[Transcribed page contents]
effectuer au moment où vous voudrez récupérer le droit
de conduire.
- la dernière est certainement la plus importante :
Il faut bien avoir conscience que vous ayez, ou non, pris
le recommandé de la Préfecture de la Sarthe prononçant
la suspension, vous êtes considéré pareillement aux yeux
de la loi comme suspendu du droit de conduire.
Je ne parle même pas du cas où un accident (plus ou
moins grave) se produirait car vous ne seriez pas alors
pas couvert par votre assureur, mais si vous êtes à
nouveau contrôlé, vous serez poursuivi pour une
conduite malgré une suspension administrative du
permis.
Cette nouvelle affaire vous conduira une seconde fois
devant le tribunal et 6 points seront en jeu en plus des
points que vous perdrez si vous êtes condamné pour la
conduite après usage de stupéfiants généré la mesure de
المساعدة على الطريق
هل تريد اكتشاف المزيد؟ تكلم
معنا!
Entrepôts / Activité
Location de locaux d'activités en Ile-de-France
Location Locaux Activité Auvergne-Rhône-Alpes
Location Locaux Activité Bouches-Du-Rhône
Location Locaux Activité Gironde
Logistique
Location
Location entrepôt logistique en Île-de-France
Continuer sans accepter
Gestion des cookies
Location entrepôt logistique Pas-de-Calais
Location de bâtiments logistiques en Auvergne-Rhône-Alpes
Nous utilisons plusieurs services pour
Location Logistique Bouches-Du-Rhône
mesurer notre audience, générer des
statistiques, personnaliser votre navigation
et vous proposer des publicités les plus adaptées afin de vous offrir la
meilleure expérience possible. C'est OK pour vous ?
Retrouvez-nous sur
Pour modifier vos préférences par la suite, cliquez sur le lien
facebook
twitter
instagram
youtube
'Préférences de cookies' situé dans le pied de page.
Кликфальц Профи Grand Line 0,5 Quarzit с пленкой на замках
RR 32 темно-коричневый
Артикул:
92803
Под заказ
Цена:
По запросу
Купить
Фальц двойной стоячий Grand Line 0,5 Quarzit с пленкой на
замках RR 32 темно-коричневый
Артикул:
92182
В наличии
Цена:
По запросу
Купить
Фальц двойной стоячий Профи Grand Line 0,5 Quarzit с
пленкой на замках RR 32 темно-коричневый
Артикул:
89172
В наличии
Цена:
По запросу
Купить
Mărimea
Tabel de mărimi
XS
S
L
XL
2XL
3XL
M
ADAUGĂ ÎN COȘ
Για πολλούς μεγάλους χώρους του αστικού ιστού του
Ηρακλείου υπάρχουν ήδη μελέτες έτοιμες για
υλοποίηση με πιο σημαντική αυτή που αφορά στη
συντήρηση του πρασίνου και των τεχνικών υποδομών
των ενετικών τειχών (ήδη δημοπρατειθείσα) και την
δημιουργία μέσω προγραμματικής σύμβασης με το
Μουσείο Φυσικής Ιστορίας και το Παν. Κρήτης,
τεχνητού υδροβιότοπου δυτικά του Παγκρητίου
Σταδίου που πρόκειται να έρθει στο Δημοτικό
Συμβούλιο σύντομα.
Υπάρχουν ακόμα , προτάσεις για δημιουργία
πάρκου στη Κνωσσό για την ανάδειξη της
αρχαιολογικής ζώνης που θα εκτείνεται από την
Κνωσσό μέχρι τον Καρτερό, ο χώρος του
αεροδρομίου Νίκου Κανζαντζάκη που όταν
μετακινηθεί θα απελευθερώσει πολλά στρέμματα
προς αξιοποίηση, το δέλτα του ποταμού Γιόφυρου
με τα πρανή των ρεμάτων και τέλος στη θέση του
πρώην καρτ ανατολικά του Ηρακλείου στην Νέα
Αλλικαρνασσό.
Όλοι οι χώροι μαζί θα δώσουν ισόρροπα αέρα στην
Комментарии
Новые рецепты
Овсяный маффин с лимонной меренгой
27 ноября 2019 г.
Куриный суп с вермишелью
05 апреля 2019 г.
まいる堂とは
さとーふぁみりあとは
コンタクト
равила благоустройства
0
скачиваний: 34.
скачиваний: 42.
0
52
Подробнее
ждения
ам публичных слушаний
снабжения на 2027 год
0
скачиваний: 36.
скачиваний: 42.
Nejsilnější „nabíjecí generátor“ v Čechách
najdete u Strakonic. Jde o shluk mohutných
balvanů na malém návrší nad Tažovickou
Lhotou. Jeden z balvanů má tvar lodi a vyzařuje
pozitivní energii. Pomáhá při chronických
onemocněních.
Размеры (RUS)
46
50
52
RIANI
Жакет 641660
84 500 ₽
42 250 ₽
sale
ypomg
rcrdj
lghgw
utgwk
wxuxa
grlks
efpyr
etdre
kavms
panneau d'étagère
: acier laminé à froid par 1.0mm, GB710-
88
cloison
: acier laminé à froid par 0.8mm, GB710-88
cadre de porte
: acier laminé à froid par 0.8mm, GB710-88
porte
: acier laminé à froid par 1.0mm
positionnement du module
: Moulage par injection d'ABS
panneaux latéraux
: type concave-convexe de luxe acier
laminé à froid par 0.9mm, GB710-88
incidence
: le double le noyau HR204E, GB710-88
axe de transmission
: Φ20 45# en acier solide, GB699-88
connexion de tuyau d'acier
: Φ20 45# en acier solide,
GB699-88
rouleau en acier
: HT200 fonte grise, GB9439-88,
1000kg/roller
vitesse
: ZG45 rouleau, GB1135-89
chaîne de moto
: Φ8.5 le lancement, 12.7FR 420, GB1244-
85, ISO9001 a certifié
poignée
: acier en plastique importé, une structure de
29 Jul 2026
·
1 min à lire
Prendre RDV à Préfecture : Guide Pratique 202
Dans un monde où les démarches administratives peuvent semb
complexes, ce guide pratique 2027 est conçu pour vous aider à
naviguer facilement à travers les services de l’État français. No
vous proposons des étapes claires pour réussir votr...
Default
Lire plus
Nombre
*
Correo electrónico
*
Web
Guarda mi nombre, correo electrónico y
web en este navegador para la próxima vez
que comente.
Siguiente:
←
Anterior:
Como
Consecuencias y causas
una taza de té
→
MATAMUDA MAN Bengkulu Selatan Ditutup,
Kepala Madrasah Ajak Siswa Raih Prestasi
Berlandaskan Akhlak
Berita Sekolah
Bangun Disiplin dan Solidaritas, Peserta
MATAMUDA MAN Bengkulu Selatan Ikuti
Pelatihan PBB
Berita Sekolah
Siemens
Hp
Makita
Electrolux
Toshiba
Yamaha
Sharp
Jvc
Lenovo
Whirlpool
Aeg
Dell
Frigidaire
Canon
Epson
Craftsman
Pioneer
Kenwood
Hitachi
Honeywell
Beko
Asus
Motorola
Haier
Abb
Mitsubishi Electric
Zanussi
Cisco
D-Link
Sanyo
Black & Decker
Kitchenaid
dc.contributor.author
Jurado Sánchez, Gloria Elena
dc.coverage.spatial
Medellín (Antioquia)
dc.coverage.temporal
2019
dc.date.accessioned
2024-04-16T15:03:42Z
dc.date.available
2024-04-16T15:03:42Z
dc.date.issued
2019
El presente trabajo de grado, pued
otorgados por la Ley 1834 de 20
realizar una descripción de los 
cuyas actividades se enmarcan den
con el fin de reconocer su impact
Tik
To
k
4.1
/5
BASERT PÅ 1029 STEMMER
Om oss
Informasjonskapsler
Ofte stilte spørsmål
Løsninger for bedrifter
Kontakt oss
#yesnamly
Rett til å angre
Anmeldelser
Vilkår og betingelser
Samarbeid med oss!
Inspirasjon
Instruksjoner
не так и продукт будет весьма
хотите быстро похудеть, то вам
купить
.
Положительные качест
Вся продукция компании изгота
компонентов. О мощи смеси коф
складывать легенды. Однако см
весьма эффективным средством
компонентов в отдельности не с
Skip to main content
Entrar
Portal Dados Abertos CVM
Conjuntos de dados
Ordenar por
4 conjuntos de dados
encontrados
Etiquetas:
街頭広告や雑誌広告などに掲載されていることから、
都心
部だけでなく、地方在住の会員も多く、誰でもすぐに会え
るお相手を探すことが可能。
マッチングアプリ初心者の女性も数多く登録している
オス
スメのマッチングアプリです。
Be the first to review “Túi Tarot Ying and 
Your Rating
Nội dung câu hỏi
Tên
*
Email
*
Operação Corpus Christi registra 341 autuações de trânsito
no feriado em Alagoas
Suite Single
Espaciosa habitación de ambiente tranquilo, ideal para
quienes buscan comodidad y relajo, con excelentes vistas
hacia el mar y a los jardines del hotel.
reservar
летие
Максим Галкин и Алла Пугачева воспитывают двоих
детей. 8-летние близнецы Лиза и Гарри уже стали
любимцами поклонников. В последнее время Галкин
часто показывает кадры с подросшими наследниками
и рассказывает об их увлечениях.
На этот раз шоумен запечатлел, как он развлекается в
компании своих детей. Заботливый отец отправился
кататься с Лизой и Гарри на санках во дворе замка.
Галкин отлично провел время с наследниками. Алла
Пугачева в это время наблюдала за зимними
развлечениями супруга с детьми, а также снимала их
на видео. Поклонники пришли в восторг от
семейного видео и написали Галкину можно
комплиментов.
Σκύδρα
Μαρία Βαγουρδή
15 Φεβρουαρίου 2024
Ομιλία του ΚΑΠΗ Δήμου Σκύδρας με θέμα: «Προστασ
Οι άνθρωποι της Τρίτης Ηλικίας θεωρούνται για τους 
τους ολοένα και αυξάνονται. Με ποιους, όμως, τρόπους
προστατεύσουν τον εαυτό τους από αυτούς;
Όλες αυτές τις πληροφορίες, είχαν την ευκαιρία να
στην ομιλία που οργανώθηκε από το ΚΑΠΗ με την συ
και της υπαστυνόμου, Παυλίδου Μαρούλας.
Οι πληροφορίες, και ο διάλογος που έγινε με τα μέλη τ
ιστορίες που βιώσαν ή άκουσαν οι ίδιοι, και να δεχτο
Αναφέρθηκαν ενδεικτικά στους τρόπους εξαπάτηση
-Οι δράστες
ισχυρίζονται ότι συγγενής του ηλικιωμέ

## Your goal
For each line in the records that holds "êtes", show that line as it stands.

## Answer
la suspension, vous êtes considéré pareillement aux yeux
pas couvert par votre assureur, mais si vous êtes à
points que vous perdrez si vous êtes condamné pour la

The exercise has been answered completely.